*** Opening of Selected text ***

Many in the estate/gift valuation community cite the landmark Mandelbaum v. Commissioner (1995) primarily for the Tax Court’s ten-factor holding on the determination of marketability discounts. (A full-text copy of Mandelbaum is available to subscribers of BVLaw.)
Equally important was the dicta conveying the Court’s disenchantment with the proffered valuation reports. “Having found limited refuge in the opinions of either expert,” Judge David Laro wrote, “we proceed to determine the value of the marketability discount.”
At this past weekend’s LEI National CLE Conference in Snowmass, Colorado—which offered a business valuation track for the first time—presenter Ron Seigneur (Seigneur Gustafson & Knight, LLP), distributed a copy of Ackerman v. Ackerman (Dec. 27, 2006), which he predicted will become the “Mandelbaum” of reasonable compensation cases.
In this California divorce, the parties litigated the value of the husband’s plastic surgery practice. To support a determination of goodwill, the wife’s expert looked to regional breakdowns from the MGMA (Medical Group Management Association) survey, while the husband’s expert relied on broad national data from the AMA (American Medical Association).The trial court found problems with both experts’ data; neither was sufficiently “fine-tuned” to the Newport Beach area where the husband practiced, and the judge was forced to apply his own “quality control” in its valuation determination. The appeals court affirmed, citing a list of business/professional attributes to include in goodwill determinations.

*** Close of Selected text ***
*** Opening of Provided records ***

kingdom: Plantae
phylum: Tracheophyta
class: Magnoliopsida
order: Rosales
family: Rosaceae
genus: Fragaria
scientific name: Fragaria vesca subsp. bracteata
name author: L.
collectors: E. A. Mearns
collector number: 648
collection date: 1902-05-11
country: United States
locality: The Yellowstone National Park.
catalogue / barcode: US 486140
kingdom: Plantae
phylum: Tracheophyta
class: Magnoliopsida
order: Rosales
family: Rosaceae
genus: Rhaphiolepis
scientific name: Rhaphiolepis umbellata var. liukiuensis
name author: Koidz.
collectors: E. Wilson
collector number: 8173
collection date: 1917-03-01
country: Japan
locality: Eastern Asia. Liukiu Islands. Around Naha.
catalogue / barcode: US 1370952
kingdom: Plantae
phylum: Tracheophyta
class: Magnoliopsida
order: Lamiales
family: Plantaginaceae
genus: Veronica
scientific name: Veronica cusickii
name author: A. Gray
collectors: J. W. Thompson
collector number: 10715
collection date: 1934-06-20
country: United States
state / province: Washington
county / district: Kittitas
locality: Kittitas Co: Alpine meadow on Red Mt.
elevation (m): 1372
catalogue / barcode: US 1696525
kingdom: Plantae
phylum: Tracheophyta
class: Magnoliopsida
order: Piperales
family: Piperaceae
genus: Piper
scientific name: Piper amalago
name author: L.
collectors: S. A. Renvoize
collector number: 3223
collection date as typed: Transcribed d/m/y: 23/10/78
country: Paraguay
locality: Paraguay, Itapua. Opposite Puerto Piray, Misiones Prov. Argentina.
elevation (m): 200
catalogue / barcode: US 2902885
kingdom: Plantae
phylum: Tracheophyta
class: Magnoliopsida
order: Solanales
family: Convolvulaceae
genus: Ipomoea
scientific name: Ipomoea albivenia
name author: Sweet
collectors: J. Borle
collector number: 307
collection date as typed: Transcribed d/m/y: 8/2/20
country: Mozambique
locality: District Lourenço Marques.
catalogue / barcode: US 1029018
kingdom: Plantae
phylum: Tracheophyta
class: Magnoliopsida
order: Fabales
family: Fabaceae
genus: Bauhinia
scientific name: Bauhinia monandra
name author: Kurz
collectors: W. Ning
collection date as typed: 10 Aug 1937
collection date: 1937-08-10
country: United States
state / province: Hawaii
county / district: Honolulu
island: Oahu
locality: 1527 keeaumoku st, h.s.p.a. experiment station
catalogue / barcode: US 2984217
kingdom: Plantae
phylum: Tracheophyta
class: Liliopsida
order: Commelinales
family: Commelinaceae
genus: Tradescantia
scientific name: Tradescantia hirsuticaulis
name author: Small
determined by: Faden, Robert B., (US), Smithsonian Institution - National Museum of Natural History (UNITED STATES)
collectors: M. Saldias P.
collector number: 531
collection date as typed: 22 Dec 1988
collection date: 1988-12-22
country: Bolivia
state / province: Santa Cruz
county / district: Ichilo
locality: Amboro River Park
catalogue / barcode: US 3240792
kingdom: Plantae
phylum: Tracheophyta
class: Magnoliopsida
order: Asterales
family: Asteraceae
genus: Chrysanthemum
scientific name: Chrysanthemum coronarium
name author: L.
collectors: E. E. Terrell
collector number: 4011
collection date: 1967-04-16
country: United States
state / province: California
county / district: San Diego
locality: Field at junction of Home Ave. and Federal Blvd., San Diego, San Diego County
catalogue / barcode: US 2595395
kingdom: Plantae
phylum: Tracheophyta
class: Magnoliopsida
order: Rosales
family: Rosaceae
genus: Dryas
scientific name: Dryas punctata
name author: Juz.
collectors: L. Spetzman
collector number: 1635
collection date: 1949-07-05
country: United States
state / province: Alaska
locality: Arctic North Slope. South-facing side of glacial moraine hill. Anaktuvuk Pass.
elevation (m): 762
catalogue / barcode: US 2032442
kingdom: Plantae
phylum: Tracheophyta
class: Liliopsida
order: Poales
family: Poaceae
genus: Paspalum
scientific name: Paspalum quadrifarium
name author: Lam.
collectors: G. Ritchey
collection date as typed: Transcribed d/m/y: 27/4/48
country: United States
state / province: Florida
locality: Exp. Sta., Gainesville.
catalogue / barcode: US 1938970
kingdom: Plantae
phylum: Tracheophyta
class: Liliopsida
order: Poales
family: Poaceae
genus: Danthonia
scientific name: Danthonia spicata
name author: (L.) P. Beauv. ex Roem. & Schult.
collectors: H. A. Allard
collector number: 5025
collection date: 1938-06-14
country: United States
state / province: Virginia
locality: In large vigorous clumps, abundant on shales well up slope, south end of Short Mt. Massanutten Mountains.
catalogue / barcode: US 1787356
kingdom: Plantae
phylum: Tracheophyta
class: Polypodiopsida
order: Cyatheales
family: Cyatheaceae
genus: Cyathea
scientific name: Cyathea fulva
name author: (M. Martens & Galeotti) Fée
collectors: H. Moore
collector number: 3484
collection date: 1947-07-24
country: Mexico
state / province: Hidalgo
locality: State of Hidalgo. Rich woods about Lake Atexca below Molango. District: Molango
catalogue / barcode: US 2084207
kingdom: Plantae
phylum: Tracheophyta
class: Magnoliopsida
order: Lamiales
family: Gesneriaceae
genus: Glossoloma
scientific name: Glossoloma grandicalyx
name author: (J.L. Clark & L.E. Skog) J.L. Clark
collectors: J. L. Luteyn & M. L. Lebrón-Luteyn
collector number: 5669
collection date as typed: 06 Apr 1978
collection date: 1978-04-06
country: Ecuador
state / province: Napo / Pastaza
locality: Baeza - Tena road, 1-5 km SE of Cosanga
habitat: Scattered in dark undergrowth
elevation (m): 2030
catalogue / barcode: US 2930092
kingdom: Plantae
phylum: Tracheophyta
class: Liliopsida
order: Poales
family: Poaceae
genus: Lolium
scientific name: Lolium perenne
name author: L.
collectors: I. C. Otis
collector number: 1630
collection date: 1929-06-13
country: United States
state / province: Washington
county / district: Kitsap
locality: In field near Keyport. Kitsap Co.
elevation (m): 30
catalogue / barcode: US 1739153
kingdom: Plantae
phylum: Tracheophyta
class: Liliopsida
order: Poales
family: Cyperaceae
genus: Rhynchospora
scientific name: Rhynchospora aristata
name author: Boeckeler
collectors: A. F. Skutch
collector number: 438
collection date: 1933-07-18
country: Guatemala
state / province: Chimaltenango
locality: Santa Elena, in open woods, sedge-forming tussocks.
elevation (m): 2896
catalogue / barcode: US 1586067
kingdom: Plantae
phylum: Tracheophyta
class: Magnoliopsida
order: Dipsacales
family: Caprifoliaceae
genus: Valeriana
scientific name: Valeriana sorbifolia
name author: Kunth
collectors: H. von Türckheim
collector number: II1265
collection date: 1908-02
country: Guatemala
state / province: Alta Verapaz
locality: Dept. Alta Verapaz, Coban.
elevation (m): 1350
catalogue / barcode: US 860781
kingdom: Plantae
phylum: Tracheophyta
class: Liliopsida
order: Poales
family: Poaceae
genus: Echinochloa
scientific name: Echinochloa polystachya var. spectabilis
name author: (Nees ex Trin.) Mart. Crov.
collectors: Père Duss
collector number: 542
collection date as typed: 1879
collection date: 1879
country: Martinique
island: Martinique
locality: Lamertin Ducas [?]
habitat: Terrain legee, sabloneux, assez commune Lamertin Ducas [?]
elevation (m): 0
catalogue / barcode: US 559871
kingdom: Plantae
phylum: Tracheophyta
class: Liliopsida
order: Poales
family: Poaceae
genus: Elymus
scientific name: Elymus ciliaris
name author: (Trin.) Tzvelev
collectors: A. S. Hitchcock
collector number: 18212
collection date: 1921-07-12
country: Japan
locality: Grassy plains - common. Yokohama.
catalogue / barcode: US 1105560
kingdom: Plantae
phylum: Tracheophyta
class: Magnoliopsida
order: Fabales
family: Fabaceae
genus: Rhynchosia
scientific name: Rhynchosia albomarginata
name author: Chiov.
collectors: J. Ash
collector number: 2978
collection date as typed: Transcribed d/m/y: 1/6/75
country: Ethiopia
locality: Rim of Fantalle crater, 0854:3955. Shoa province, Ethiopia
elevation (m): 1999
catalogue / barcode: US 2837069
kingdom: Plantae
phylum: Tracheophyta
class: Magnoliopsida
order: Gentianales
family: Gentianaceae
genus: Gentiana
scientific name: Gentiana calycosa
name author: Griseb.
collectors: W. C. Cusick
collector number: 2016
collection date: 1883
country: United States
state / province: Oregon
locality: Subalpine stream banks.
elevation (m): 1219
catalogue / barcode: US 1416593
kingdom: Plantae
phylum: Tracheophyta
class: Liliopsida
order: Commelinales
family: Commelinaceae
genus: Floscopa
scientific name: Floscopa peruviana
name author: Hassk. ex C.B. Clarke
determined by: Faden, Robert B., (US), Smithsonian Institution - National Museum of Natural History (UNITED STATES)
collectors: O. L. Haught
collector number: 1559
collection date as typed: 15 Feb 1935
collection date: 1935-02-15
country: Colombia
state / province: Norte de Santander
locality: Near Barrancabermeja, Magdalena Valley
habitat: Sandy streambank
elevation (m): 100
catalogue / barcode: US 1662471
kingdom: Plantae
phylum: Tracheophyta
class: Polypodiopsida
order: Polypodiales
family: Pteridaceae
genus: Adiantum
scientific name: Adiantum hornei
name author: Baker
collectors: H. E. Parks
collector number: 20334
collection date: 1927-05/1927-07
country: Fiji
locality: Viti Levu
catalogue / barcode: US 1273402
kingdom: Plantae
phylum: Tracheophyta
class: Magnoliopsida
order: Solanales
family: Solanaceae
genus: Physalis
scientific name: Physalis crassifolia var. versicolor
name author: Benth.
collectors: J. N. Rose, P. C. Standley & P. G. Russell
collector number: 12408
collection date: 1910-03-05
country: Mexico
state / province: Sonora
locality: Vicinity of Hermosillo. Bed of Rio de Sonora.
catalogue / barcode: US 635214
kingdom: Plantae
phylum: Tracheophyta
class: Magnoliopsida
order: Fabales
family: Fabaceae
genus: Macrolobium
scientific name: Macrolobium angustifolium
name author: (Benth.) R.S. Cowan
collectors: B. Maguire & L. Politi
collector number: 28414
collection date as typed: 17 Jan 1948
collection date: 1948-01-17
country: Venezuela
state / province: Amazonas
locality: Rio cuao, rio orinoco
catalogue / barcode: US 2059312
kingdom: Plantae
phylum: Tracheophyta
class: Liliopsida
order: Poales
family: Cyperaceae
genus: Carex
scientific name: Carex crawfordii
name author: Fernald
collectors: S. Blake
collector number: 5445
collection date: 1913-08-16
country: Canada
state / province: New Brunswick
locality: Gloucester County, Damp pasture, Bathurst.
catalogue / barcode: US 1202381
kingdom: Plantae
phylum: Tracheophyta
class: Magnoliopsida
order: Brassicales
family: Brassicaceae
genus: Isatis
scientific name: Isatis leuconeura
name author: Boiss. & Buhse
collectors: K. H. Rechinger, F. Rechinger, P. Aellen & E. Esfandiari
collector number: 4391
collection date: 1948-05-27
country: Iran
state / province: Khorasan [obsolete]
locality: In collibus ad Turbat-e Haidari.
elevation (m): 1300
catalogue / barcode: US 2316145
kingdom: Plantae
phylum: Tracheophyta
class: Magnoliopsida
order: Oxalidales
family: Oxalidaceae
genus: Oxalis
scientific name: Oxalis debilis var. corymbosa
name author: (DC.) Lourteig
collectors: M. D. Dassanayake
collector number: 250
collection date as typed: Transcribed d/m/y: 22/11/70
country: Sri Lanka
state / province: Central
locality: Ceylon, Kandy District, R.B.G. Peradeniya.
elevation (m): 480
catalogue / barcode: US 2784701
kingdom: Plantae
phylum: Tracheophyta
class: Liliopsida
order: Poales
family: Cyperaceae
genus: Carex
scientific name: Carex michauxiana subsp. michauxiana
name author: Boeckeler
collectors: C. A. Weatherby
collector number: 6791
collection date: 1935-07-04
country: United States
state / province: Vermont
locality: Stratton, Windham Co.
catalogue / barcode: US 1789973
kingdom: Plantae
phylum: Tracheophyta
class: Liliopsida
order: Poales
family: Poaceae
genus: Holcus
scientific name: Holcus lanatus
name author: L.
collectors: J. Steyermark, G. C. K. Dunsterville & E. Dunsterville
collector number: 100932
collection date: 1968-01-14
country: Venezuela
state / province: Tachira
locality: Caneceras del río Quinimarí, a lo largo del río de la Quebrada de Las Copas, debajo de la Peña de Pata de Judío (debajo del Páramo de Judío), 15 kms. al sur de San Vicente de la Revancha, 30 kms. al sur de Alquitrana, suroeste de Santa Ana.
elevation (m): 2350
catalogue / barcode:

*** Close of Provided records ***

_Action item A:_
Answer these questions from the article on valuation court cases:
(i) Which judge wrote the Mandelbaum opinion?
(ii) Where was the LEI National CLE Conference held?
(iii) What source did the wife's expert use in the divorce case?
_Action item B:_
Please duplicate everything in the article on valuation court cases from "Many in the" down to "subscribers of BVLaw.)" word for word.
The entries have no role in any task here.

_Task output A:_
(i) Judge David Laro
(ii) Snowmass, Colorado
(iii) Regional breakdowns from the MGMA (Medical Group Management Association) survey

_Task output B:_
Many in the estate/gift valuation community cite the landmark Mandelbaum v. Commissioner (1995) primarily for the Tax Court’s ten-factor holding on the determination of marketability discounts. (A full-text copy of Mandelbaum is available to subscribers of BVLaw.)